Quand l’entreprise dit aux salariés : déconnectez !

Revue de Presse

Plusieurs entreprises en France ont mis en place cet été des dispositifs pour inciter leurs salariés à ne pas rester rivés sur leurs mails et les outils numériques. Google, Facebook et Apple embrayent dans la sphère privée. Sans arrière-pensée ?

Les nouvelles versions des deux systèmes d’exploitation pour smartphones, Google et Android, incluent des outils pour limiter le temps passé sur une application. Photo domaine public/Pixabay



«  C’est l’été, déconnectez ! » . La tendance du «  digital detox » ne se limite plus à des conseils. Depuis l’inscription du «  droit à la déconnexion » dans la loi française, des entreprises ont développé des dispositifs techniques en ce sens.

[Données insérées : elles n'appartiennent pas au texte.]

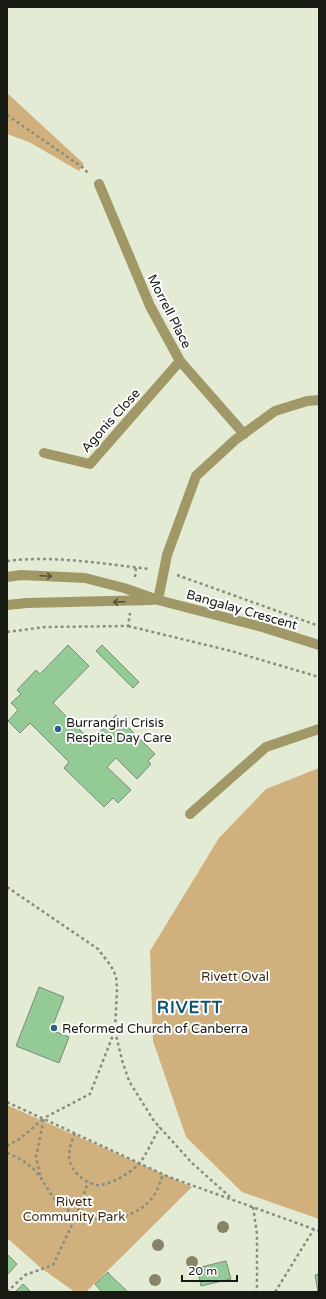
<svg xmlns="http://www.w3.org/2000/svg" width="326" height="1299" viewBox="0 0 326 1299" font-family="'Varela Round',sans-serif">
	<rect width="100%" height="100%" fill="#e3ebd5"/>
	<g fill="#d0b17d">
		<path d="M7,93L84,164L79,171L29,142L7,134Z"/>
		<path d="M319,768V1219L242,1192L186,1137L153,1041L150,951L219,838L266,789Z"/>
		<path d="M7,1105L192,1187L86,1292H75L41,1268L7,1238Z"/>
	</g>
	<g fill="#94ca95" stroke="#7a8a7a">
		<path d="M68,645L89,666L53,703L91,741L116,715L155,754L148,761L151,764L137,779L116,758L107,767L131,790L118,803L113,798L104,807L64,768L69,762L30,723L20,733L8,721L18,710L11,703L21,694L17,690L36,670L40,674Z"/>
		<path d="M102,645L139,682L133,688L96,651Z"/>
		<path d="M39,987L64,997L51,1030L69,1037L59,1063L16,1046Z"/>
		<path d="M7,1254L17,1264L7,1275Z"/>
		<path d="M226,1261L231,1279L201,1286L197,1268Z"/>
		<path d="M108,1272L109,1274L128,1292H102L95,1284Z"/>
		<path d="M319,1274V1292H318L315,1275Z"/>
		<path d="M23,1284L31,1292H15Z"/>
	</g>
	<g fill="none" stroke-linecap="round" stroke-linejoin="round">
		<g stroke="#888d7e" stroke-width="2.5" stroke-dasharray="3 3" stroke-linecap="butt">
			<path d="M7,115L82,167L89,174"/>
			<path d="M7,561C54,555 104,564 150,569"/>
			<path d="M177,575L319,626"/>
			<path d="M135,577L136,567"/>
			<path d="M128,626L231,651L319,677"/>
			<path d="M7,632L45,627L128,626L130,613"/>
			<path d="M7,887L98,949L111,966L116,976L117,989L115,1030L90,1094L44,1118"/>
			<path d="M115,1031L122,1060L129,1081L154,1121L192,1163L230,1197"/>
			<path d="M7,1102L169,1177L319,1231"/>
			<path d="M75,1133C67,1153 65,1165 83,1179C88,1182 95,1186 100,1185C114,1183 128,1174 138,1165C145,1158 154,1137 160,1127"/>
			<path d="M7,1146L21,1138L44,1118L36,1157L40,1175"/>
			<path d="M7,1153C20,1158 33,1166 41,1178C47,1187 52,1198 61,1205C87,1226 132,1224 153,1197C158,1190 160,1182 163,1174"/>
			<path d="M253,1207L257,1234V1286L256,1292"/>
			<path d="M7,1292L25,1275L53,1265L77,1214L88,1182"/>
			<path d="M275,1292L314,1229"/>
		</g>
		<g stroke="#a09967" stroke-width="10">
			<path d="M99,184L150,306L180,361L244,434"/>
			<path d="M44,453L90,464L180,361"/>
			<path d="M7,577L21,575L85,578L124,588L158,600L262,627L319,645"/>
			<path d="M158,600L167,555L196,476L235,440L275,411L307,401L319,400"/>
			<path d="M7,605L27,603L152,600"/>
			<path d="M190,814L266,747L319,729"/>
		</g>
	</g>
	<g fill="#888269">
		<circle cx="223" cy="1227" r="6"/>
		<circle cx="158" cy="1245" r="6"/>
		<circle cx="192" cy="1262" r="6"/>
		<circle cx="155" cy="1280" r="6"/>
	</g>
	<defs><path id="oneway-shaft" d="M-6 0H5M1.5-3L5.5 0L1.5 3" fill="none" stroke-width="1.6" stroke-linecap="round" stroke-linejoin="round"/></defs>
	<g stroke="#555338">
		<use href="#oneway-shaft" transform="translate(46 576) rotate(3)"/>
		<use href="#oneway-shaft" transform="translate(119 602) rotate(178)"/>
	</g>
	<g fill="#2b637d" stroke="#fff" stroke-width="1.5">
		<circle cx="58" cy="729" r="4"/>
		<circle cx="54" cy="1028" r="4"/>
	</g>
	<g text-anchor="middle" stroke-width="4" stroke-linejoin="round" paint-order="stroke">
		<g font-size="13" fill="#171a12" stroke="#fff">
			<text transform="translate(170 311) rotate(63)" y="5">Morrell Place</text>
			<text transform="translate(110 420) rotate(-48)" y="5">Agonis Close</text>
			<text transform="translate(242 609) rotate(16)" y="5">Bangalay Crescent</text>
		</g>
		<g font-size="13" fill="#171a12" stroke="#fff" text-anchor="start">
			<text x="66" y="727">Burrangiri Crisis<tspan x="66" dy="15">Respite Day Care</tspan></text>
			<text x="62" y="1033">Reformed Church of Canberra</text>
		</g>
		<g font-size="13" fill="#3d2d10" stroke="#fff">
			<text x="235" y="981">Rivett Oval</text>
			<text x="74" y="1206">Rivett<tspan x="74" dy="15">Community Park</tspan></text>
		</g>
		<g font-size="17" font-weight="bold" letter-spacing="1" fill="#0f5672" stroke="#fff">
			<text x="190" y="1013">RIVETT</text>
		</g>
	</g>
	<rect width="326" height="1299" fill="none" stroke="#171a12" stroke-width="16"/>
	<path d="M182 1275v6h55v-6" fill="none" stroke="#171a12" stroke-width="2"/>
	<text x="188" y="1275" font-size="12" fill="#171a12" stroke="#ffffff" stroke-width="3" paint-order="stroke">20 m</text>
</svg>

Chez Bouygues Telecom, un système avertit les employés lorsqu’ils sont connectés depuis trop longtemps ; celui de Michelin alerte les services RH en cas de trop nombreuses connexions hors temps de travail. À La Poste, un message en fin de mail invite à ne pas y répondre hors des heures de travail. Pour Catherine Lejealle, sociologue spécialiste du digital, ces initiatives sont positives  : «  On a trop le nez dans le guidon pour pouvoir décrocher nous-mêmes. Pour ne pas en arriver à des cas de burn-out, il faut bien que quelqu’un soit vigilant… ».

Véritable souci du bien-être des salariés ou rationalité économique ? Dans son enquête La déconnexion aux technologies de communication (2014), le sociologue Francis Jauréguiberry rappelait  : «  C’est au demeurant davantage ce second point (danger de contre-performance) que le premier (risques psychosociaux) qui a motivé les premières études managériales sur la déconnexion ».

Les Gafa s’y mettent aussi

Depuis peu, les géants du web se sont emparés du sujet. Google, qui affirme sa volonté de «  rendre du temps aux utilisateurs », a présenté en mai dernier un panel d’outils dans un ce sens. La dernière version d’Android, Pie, inclut une fonction test «  bien-être numérique », qui permet aux utilisateurs d’établir la limite de temps qu’ils souhaitent passer sur une application, laquelle se ferme ensuite automatiquement. Même principe sur la prochaine version d’iOS sur les smartphones Apple. Facebook a dévoilé début août un nouvel outil censé aider ses utilisateurs à s’autoréguler  : il indique le temps passé sur la plateforme, permet de fixer une limite et de recevoir une alerte correspondante ou de mettre en pause les notifications. Sur Instagram, une fonctionnalité prévient désormais l’utilisateur qu’il a vu toutes les dernières publications.

‘Leur réponse reprend toutes les métriques de la productivité’

«  Ces outils font un peu sourire quand on sait comment marche le business model  de ces services  : à un moment, soit ils revendent notre capacité d’attention, soit ils deviendront payants », souligne Catherine Lejealle. Exception faite d’Apple, dont le modèle repose essentiellement sur la vente de matériel, iPhone en tête. Ces entreprises «  prétendent nous libérer de l’injonction à l’hyper-connexion qu’elles ont elles-mêmes créée. Mais leur réponse reprend toutes les métriques de la productivité  : temps d’affichage, nombre de clics… », souligne au Figaro Antonio Casilli, professeur de sociologie à l’EHESS. L’injonction serait-elle un moyen de reprendre la main sur le marché de la déconnexion ? Il est déjà occupé par de nombreuses applications (Space, Flipd, Calldoor, Offtime) et autres «  stages de digital detox » en maisons d’hôtes ou hôtel, venus des États-Unis…

62 % des Français répondent à leurs appels et mails pros en vacances, selon une étude réalisée par l’agence d’intérim en ligne Qapa, publiée le 9 juillet. 59   % des personnes interrogées affirment que cela ne les dérange pas.